- SHORT EXERCISE -
Copy the material from the line with "family: Thelypteridaceae" through the end, substituting "site" for every "locality" and changing nothing else.

Lines of data:
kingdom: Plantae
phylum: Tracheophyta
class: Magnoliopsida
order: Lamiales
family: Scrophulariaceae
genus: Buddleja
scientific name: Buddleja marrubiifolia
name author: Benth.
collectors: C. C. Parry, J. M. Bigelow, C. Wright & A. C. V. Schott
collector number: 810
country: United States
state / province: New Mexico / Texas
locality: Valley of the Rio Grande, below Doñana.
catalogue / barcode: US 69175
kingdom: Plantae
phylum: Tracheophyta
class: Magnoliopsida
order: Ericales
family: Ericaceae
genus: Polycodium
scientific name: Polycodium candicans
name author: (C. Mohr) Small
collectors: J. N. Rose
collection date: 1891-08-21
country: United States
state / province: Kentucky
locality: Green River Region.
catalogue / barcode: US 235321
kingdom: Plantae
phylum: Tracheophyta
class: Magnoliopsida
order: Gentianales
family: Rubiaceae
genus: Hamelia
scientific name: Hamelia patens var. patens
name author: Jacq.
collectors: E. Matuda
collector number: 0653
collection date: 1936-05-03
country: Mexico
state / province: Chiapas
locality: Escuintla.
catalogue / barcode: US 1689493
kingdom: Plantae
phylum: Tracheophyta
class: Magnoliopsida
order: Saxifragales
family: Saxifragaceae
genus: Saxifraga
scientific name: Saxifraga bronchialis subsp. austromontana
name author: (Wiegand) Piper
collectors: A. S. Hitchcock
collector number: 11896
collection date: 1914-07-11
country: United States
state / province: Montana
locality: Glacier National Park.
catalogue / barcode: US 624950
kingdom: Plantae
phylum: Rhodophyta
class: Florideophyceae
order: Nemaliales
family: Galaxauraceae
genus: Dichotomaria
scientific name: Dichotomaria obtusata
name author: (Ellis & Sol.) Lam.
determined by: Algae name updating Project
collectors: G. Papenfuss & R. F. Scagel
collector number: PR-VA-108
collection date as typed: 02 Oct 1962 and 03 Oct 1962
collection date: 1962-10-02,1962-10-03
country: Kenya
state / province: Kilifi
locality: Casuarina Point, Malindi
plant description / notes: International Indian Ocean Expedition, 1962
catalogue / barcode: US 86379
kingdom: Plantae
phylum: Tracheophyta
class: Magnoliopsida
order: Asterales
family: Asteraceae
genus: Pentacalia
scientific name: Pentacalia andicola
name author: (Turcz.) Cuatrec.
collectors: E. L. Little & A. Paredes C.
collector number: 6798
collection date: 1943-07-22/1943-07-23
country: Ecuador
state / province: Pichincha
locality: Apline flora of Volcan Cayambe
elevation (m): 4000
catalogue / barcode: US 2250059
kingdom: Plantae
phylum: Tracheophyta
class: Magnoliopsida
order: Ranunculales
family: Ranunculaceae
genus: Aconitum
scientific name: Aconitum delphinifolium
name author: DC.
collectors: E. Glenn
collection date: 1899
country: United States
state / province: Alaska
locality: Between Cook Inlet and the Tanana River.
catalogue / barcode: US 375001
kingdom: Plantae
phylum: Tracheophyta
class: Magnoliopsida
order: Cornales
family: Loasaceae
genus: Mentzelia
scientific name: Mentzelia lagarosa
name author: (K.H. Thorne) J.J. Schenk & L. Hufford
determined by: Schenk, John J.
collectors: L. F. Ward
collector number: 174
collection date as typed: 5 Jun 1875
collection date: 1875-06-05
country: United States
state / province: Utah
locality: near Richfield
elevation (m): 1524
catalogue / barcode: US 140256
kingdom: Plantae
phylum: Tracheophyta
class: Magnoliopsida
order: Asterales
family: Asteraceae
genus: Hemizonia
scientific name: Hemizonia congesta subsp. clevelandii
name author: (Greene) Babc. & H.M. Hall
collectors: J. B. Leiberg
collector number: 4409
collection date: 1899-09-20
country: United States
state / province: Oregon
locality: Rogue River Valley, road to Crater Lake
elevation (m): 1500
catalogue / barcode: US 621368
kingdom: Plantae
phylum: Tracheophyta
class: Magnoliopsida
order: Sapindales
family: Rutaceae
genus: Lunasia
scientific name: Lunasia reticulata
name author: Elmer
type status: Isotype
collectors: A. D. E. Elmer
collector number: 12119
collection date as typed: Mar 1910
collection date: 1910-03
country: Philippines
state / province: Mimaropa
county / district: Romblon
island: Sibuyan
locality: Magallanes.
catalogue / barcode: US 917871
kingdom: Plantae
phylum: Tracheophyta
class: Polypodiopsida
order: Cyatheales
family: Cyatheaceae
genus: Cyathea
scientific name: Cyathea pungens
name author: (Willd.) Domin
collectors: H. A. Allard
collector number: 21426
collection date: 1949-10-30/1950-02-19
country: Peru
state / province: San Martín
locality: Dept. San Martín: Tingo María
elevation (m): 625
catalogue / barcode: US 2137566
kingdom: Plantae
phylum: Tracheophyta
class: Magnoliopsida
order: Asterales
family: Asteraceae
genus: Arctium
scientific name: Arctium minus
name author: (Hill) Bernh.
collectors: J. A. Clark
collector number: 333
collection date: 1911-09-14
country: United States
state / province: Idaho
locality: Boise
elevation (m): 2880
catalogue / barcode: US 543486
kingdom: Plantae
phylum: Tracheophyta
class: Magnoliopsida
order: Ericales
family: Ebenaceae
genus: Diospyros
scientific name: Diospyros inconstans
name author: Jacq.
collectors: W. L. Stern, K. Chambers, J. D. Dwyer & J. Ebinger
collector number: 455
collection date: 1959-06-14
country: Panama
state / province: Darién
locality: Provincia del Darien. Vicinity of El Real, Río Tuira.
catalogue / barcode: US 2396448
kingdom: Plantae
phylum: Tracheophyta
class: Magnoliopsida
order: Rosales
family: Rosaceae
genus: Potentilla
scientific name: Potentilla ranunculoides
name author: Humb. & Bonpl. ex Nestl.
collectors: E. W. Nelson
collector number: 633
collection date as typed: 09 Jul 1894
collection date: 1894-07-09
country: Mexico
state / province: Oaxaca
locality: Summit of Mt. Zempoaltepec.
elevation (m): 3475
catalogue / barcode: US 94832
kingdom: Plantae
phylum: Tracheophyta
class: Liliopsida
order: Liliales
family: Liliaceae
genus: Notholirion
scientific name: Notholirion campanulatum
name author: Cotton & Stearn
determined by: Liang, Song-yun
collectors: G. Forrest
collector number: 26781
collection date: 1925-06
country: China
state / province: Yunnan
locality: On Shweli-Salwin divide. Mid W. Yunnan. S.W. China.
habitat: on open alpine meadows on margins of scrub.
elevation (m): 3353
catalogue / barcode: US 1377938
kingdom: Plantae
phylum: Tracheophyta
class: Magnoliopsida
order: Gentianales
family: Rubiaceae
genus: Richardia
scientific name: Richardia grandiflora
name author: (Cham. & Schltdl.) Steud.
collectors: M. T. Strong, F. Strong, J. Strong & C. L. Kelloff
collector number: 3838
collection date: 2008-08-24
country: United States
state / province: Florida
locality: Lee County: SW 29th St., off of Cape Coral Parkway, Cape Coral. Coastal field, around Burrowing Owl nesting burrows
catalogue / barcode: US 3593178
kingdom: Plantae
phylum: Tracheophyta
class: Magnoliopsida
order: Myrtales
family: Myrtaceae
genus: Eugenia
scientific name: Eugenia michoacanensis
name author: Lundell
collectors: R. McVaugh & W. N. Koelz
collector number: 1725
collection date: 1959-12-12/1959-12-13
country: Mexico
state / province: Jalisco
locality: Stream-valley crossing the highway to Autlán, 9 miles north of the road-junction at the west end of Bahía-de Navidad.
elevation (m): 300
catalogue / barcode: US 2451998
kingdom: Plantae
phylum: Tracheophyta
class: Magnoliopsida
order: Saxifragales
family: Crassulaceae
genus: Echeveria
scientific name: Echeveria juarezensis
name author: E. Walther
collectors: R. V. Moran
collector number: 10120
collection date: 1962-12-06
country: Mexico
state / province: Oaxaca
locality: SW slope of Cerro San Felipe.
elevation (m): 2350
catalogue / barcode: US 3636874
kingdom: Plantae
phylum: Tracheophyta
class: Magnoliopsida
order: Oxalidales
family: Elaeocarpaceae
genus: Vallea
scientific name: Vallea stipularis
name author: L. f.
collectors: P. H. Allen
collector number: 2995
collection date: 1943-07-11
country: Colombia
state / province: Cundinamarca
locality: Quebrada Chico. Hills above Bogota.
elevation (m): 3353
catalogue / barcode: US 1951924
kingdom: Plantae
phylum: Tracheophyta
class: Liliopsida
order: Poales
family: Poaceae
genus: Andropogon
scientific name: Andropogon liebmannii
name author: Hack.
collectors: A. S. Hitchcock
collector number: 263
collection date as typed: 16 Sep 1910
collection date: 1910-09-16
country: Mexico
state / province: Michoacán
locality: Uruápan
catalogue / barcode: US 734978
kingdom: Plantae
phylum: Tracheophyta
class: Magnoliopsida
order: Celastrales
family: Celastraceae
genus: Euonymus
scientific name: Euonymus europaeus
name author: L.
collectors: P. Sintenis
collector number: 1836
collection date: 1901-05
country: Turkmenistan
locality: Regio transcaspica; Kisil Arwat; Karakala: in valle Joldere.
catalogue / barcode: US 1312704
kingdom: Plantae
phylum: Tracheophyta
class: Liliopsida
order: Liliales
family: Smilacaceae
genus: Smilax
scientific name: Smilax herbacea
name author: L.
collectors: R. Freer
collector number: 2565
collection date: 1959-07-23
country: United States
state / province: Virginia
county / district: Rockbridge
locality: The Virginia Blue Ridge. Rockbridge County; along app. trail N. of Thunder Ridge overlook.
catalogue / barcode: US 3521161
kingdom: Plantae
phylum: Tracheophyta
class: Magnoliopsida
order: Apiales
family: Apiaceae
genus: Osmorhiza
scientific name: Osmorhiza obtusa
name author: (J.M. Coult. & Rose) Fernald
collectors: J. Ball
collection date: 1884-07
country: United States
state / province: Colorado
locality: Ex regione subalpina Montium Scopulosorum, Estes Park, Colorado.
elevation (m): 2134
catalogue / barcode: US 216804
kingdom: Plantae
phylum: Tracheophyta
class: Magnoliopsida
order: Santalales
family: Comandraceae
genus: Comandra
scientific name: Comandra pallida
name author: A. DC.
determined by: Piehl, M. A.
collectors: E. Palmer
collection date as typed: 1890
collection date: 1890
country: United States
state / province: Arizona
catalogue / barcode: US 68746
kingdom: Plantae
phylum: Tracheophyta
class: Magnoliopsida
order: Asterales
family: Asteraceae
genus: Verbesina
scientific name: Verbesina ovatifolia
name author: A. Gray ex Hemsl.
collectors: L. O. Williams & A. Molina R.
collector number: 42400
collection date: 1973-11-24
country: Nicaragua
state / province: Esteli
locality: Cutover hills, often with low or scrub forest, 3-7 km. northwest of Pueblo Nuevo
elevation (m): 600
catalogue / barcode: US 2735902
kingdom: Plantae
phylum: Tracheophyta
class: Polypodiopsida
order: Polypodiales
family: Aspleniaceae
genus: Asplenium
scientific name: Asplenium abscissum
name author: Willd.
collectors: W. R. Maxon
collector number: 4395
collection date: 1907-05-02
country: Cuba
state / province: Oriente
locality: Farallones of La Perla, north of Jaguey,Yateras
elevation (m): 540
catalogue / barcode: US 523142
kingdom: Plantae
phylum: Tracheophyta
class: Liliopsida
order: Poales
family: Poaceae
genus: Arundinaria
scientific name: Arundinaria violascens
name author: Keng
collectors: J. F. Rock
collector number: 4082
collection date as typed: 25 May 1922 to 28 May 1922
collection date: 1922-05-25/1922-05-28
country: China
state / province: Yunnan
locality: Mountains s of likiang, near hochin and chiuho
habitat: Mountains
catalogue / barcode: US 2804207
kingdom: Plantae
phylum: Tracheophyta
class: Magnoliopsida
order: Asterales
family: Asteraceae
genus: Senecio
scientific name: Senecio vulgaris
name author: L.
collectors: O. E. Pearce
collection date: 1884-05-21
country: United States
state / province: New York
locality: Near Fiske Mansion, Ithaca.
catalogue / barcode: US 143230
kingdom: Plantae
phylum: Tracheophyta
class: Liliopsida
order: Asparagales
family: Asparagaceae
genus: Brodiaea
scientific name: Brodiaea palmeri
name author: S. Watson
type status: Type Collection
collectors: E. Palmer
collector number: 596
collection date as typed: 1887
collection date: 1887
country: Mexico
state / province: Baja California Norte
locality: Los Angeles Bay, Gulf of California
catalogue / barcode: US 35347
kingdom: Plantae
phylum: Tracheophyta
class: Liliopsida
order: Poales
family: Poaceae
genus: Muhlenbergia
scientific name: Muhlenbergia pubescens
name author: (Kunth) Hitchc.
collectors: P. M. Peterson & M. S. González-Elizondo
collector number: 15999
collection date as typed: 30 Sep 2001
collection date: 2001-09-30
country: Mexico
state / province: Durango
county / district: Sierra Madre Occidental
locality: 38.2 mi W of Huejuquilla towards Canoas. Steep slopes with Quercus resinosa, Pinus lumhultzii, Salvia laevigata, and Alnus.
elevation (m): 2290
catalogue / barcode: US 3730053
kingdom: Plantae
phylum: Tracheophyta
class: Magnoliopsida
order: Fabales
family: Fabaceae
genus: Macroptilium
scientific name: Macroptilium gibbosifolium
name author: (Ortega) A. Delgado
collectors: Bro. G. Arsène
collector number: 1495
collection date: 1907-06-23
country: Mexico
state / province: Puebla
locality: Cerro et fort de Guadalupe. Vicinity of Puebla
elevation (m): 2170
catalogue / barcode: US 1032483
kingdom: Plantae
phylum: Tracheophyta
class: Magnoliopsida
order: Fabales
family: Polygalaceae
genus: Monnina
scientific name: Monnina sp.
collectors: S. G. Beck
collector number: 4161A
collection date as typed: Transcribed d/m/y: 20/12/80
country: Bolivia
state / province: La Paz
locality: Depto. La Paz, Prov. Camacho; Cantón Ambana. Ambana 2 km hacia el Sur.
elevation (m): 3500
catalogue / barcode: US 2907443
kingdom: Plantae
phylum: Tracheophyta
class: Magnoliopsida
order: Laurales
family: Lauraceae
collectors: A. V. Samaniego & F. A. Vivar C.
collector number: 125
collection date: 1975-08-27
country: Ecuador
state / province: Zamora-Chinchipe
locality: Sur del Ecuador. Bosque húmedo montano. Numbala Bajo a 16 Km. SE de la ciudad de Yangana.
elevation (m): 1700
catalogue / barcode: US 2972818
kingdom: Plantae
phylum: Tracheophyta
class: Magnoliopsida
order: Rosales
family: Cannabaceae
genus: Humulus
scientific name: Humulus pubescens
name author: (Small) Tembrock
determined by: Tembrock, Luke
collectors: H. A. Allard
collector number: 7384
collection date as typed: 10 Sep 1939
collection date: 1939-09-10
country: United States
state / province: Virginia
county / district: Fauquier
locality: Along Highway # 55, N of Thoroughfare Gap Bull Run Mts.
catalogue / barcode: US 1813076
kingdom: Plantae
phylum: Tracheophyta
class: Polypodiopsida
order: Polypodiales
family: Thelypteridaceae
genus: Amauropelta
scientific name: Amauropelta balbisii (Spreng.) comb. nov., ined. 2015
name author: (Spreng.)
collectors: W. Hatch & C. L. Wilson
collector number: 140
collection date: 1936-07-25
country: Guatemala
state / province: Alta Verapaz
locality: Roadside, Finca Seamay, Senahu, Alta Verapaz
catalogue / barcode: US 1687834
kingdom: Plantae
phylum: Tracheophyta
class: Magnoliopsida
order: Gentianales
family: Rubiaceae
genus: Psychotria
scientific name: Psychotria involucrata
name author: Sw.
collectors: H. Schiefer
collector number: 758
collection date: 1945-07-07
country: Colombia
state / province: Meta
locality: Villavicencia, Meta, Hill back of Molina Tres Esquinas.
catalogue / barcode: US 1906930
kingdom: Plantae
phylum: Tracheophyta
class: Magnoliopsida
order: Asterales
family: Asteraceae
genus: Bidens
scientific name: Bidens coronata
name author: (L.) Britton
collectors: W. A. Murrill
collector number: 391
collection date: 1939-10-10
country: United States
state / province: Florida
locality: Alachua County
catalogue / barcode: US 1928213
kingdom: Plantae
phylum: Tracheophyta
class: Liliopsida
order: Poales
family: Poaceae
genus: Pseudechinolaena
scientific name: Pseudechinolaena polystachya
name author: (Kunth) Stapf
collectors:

- RIGHT ANSWER -
family: Thelypteridaceae
genus: Amauropelta
scientific name: Amauropelta balbisii (Spreng.) comb. nov., ined. 2015
name author: (Spreng.)
collectors: W. Hatch & C. L. Wilson
collector number: 140
collection date: 1936-07-25
country: Guatemala
state / province: Alta Verapaz
site: Roadside, Finca Seamay, Senahu, Alta Verapaz
catalogue / barcode: US 1687834
kingdom: Plantae
phylum: Tracheophyta
class: Magnoliopsida
order: Gentianales
family: Rubiaceae
genus: Psychotria
scientific name: Psychotria involucrata
name author: Sw.
collectors: H. Schiefer
collector number: 758
collection date: 1945-07-07
country: Colombia
state / province: Meta
site: Villavicencia, Meta, Hill back of Molina Tres Esquinas.
catalogue / barcode: US 1906930
kingdom: Plantae
phylum: Tracheophyta
class: Magnoliopsida
order: Asterales
family: Asteraceae
genus: Bidens
scientific name: Bidens coronata
name author: (L.) Britton
collectors: W. A. Murrill
collector number: 391
collection date: 1939-10-10
country: United States
state / province: Florida
site: Alachua County
catalogue / barcode: US 1928213
kingdom: Plantae
phylum: Tracheophyta
class: Liliopsida
order: Poales
family: Poaceae
genus: Pseudechinolaena
scientific name: Pseudechinolaena polystachya
name author: (Kunth) Stapf
collectors:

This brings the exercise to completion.